Martes. Desayuno y regreso a Buenos Aires. Tanto a la ida como a la vuelta leo el Diario del estafeta, de Hugo Acuña, el primer argentino en levantar la bandera argentina en Orcadas, isla que ya pertenecía al continente antártico. Pienso en reescribirlo, pienso en volver a la Antártida. Tengo esa certeza. Voy a volver. Pero ¿para qué? ¿Para escribir un diario, que se escribe solo, o para escribir una novela, que es imposible? La novela antártica solo puede escribirse desde este continente de ríos, bosques y selvas. En América, la novela es un género de clima templado. Desde la Antártida lo que habría que escribir es una historia de amor que suceda en Rosario, en verano, en bares y departamentos de un ambiente. ¿Por qué escribimos? ¿Por qué narramos? ¿Por qué seguimos insistiendo en las formas letradas que nos provee la tradición? No hay un por qué y eso es parte de la respuesta.

Miércoles. Hay algo que une a Ricardo Piglia y a César Aira: la fe inquebrantable de ambos en que la escritura de ficción es un arte afirmativo y fundamental para el buen funcionamiento de la sociedad. Ambos son, de una u otra forma, pulcros ciudadanos de la república de las letras. Pongo esta idea en Twitter y como suele suceder, cada vez que escribo una reflexión sobre Aira en las redes, por mínima y despreciable que sea, sus amantes aparecen como sutiles cucarachas a responderme. No hay culpas ni escarnios. Amamos donde y como podemos.

Más tarde. Aira es la máquina, como Shakespeare. (¡Qué comparación!) Salvando las distancias, claro... Shakespeare es la rima. El serrucho. La técnica. La habilidad. El engranaje. Funciona o no funciona. Montaigne es lo opuesto: la deriva, la improvisación, la duda que se tiene en privado, donde el error origina otro camino, donde el desvío mal tomado puede llevarnos a una nueva casa, que nunca va a ser definitiva. Uno es el espectáculo, el otro, el gabinete, aunque con recuerdos de batallas y cabalgatas. El segundo es infinitamente más complejo.

Más tarde. Aira no puede dejar de escribir la novela río que viene escribiendo desde que empezó a escribir. ¿Puede saltar afuera del molde? En algunos artículos lo hizo, pero luego vuelve. Hay algo que lo ata a esa forma de la mala novela, palabras de él mismo. Hay en él una necesidad de encerrarse en esa prosa idiota. Le interesa el loco del pueblo. Cree, todavía hoy, que el loco, solo el loco, dice la verdad. (Aunque hoy ya sabemos que el loco es un discurso más dentro del coro de verdades y miserias.)

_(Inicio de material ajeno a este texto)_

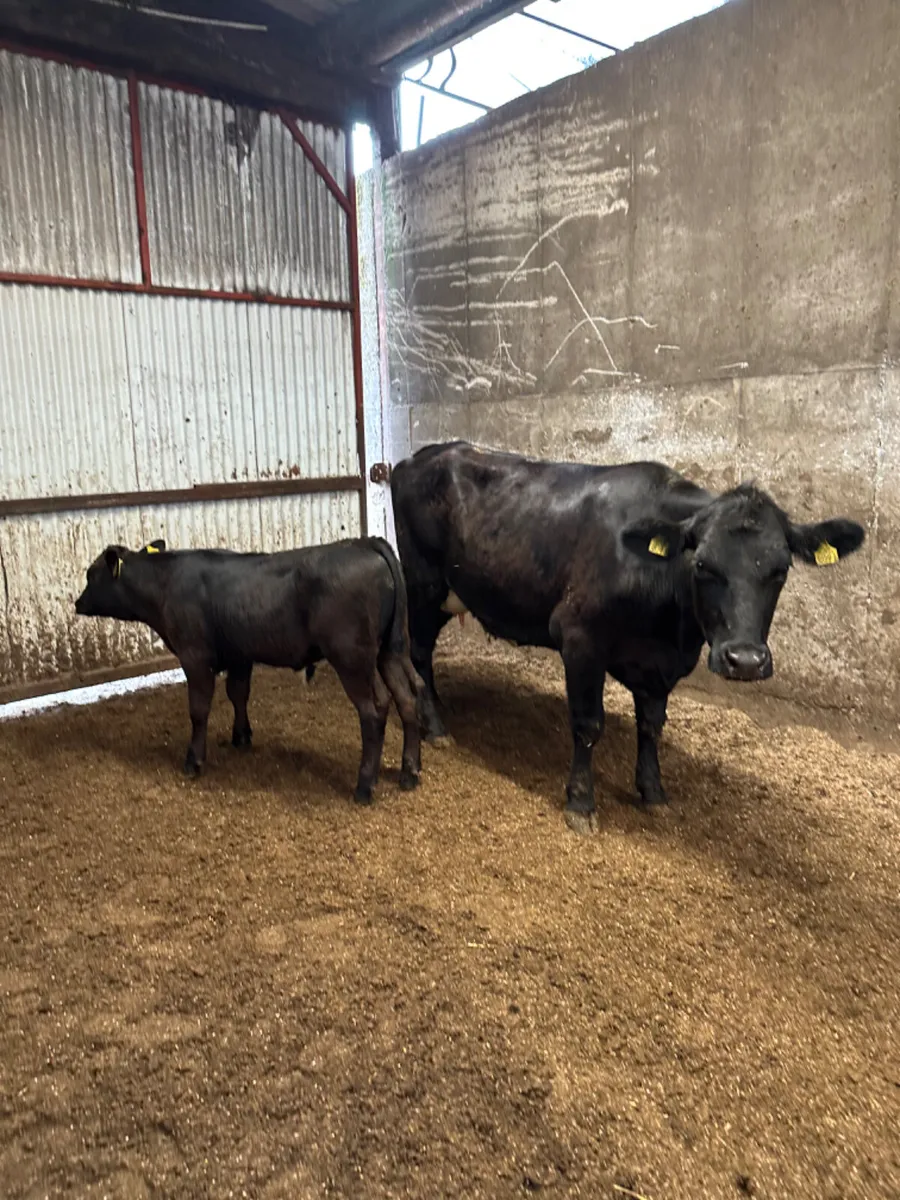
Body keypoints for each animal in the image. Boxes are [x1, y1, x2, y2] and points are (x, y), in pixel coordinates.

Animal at [74, 537, 423, 805]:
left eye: (91, 575)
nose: (77, 603)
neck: (166, 582)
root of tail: (364, 543)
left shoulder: (195, 657)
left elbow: (199, 710)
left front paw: (193, 761)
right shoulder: (240, 655)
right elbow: (238, 694)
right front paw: (241, 736)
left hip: (352, 658)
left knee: (374, 711)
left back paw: (364, 787)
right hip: (389, 651)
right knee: (406, 699)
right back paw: (410, 772)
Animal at [390, 441, 866, 834]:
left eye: (781, 569)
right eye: (702, 565)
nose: (745, 660)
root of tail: (420, 456)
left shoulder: (661, 662)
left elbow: (651, 725)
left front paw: (653, 791)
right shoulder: (579, 637)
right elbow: (588, 723)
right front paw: (581, 803)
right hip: (423, 583)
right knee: (418, 652)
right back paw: (435, 726)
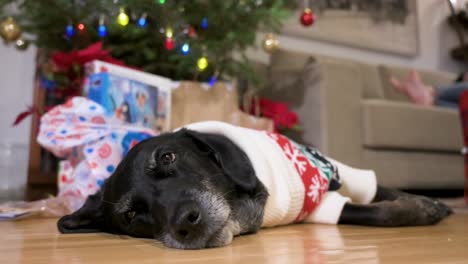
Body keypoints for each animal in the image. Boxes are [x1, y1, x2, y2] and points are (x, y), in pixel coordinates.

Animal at [56, 120, 452, 249]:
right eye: (130, 215)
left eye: (167, 157)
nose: (185, 223)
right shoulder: (321, 205)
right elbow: (374, 213)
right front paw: (422, 209)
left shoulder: (341, 171)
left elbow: (380, 192)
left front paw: (425, 202)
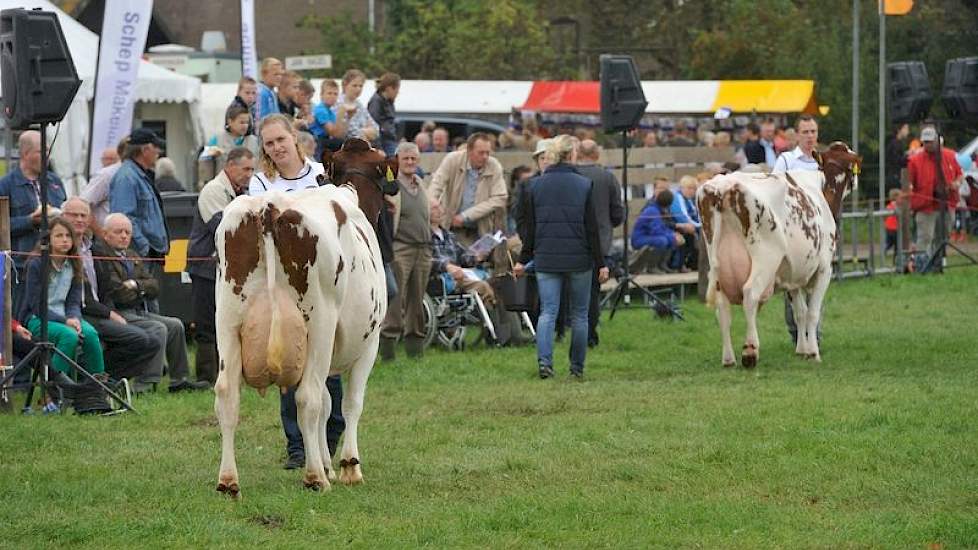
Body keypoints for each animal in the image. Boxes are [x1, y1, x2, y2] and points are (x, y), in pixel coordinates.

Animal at [214, 140, 396, 498]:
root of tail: (269, 206)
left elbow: (328, 404)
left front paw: (328, 463)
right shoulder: (369, 343)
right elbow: (349, 403)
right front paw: (348, 466)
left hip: (227, 319)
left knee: (227, 393)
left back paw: (228, 481)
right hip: (320, 323)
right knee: (307, 398)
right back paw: (314, 478)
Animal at [692, 142, 860, 368]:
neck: (822, 190)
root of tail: (722, 186)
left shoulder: (793, 274)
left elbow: (800, 313)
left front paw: (802, 350)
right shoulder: (824, 269)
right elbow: (812, 313)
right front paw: (813, 352)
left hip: (716, 264)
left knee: (722, 306)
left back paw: (728, 358)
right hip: (766, 258)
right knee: (750, 294)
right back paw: (750, 351)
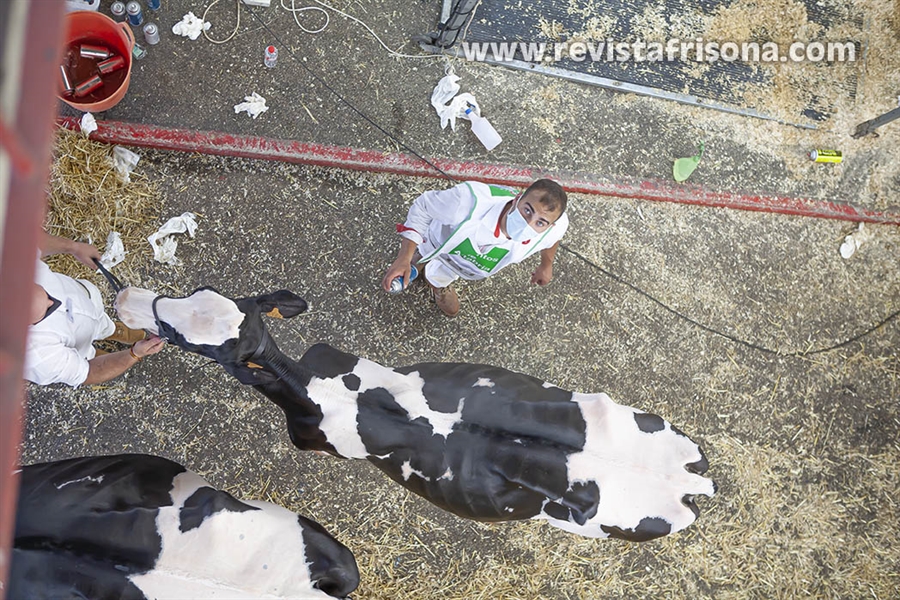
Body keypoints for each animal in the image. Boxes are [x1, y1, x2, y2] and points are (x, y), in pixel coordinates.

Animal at [116, 288, 712, 544]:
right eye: (196, 289)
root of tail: (694, 486)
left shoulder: (311, 438)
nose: (128, 297)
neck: (315, 385)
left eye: (184, 342)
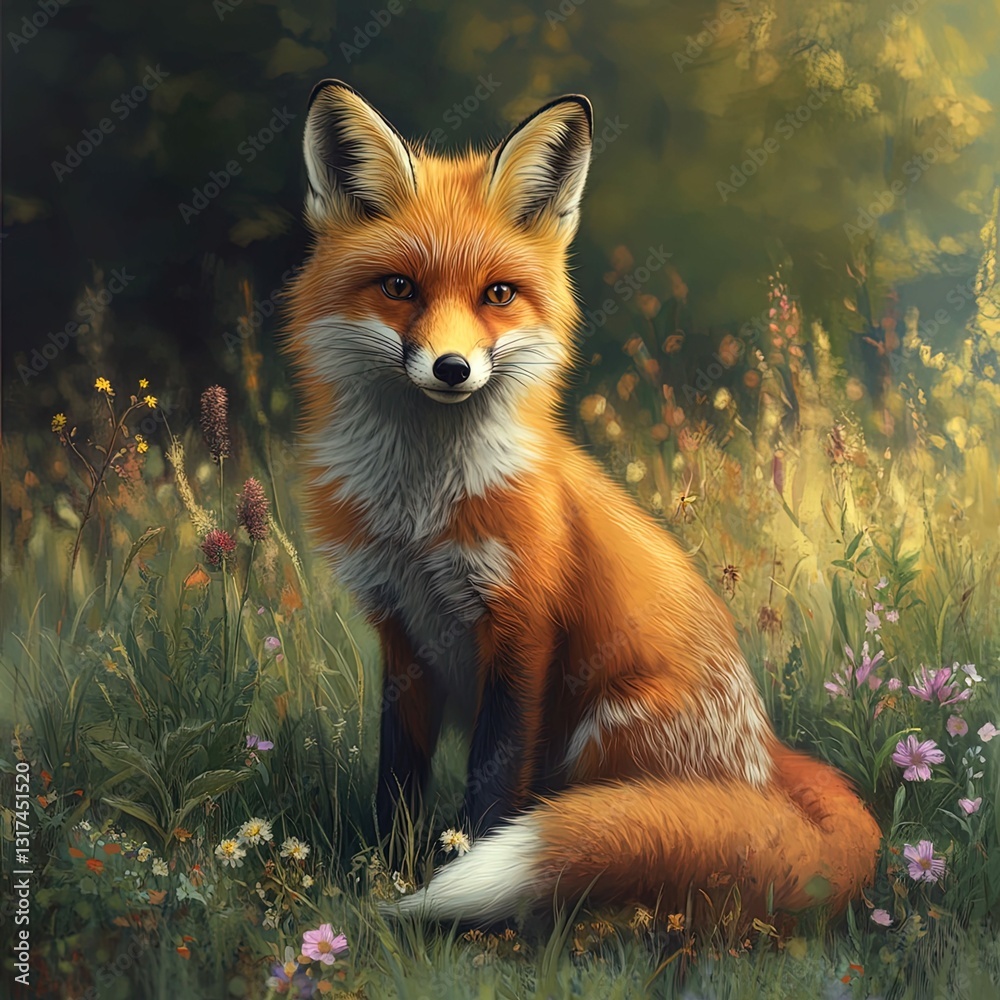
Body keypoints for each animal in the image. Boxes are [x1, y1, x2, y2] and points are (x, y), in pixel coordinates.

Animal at [282, 79, 882, 925]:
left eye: (498, 294)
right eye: (400, 288)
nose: (453, 368)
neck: (422, 513)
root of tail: (766, 755)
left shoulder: (522, 625)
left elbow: (494, 784)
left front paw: (456, 894)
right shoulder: (400, 631)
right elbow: (397, 780)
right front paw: (385, 873)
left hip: (603, 734)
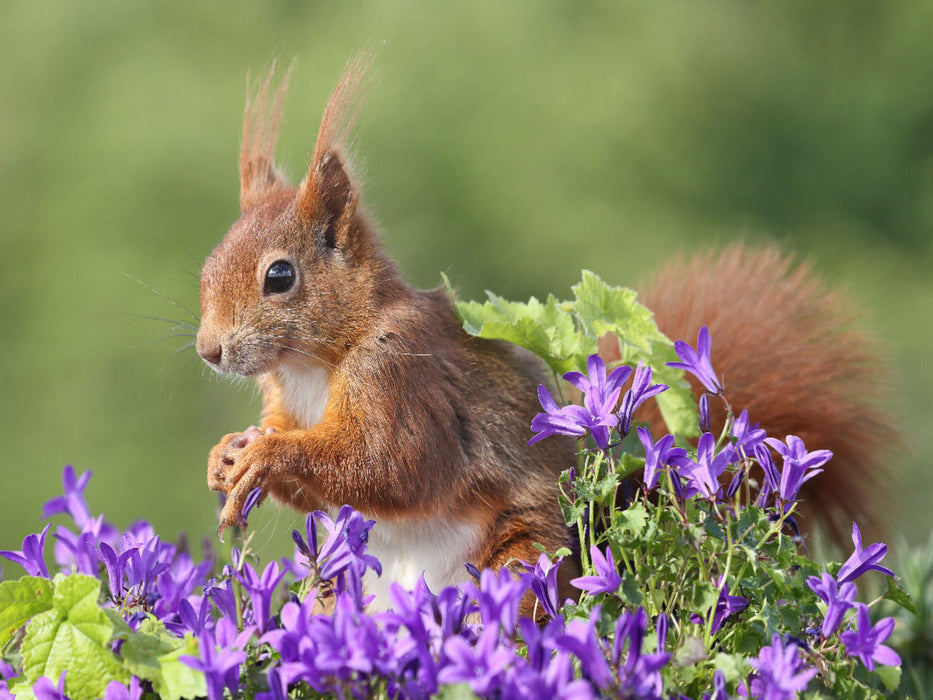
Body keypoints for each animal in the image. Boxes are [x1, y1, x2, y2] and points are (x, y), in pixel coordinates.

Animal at [197, 57, 896, 608]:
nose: (209, 350)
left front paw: (265, 456)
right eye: (208, 264)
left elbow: (390, 466)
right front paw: (227, 455)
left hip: (525, 553)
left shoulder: (400, 376)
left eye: (279, 276)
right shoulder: (285, 399)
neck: (315, 361)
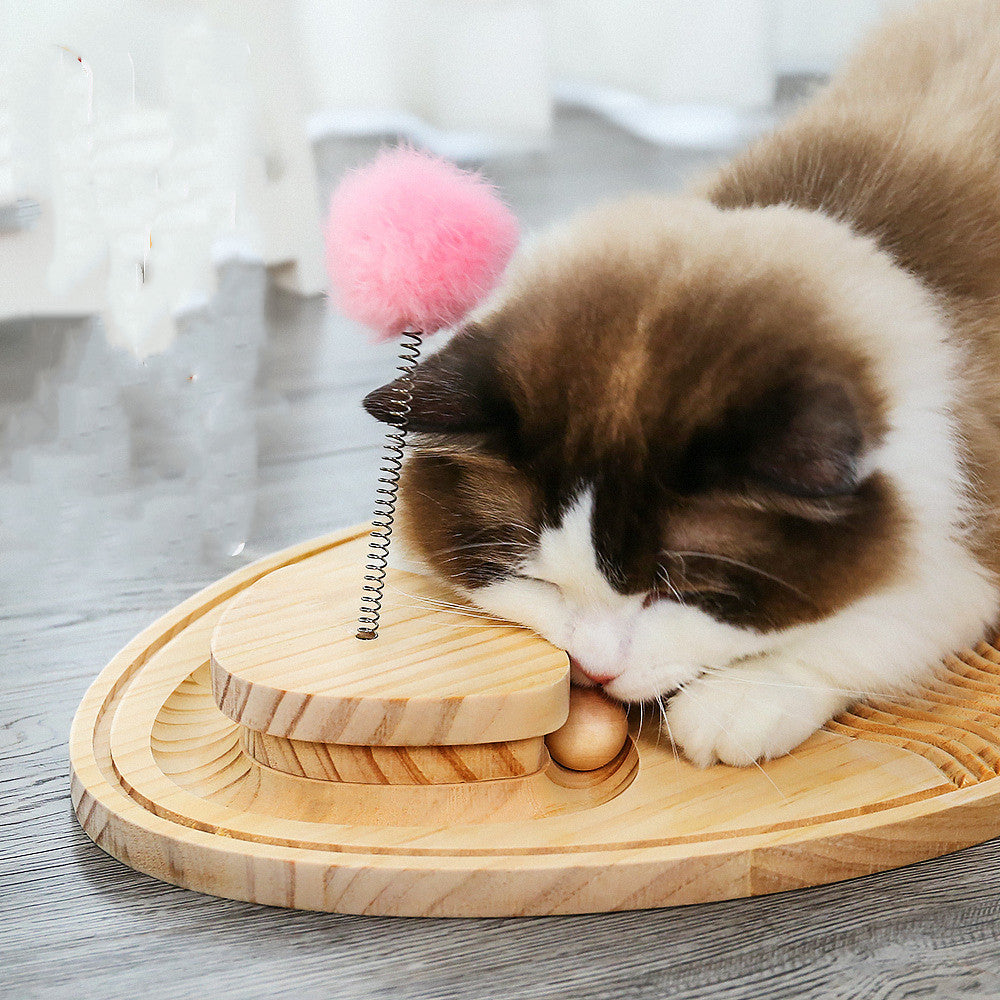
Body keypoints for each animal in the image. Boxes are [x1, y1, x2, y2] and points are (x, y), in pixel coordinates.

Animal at [364, 0, 1000, 764]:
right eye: (536, 580)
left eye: (678, 593)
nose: (595, 670)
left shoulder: (972, 525)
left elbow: (876, 628)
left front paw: (735, 705)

Más tarde. En el subte, sentado, leyendo. Sube una pareja. Huelen mal, a sucio y a basura. Levanto la vista del libro. Los veo de costado. Ella tiene una campera grande y el pelo con dreadlocks. Tienen entre treinta y cuarenta años. Pasan dos segundos y ya no puedo respirar. A él no lo veo. Desde luego, no puedo leer así. Me toco la nariz. Los sucios se abrazan. Pienso en levantarme e irme. Pero meto boca y nariz en la bufanda. Un par de estaciones más adelante se bajan. Más tranquilo, retomo la lectura.

Jueves. Me gustaría escribir un ensayo y titularlo “Milei, lector de Aira.” El catálogo contendrían un economista que habla con un perro muerto, que predica la venta de órganos en el mercado legal, que está en contra del aborto y que dice admirar a Margaret Thatchert. Pero la historia no se detiene aun. El hecho está sucediendo. No sabemos qué va a pasar. Hace mucho que la realidad no es al mismo tiempo tan incierta y vertiginosa.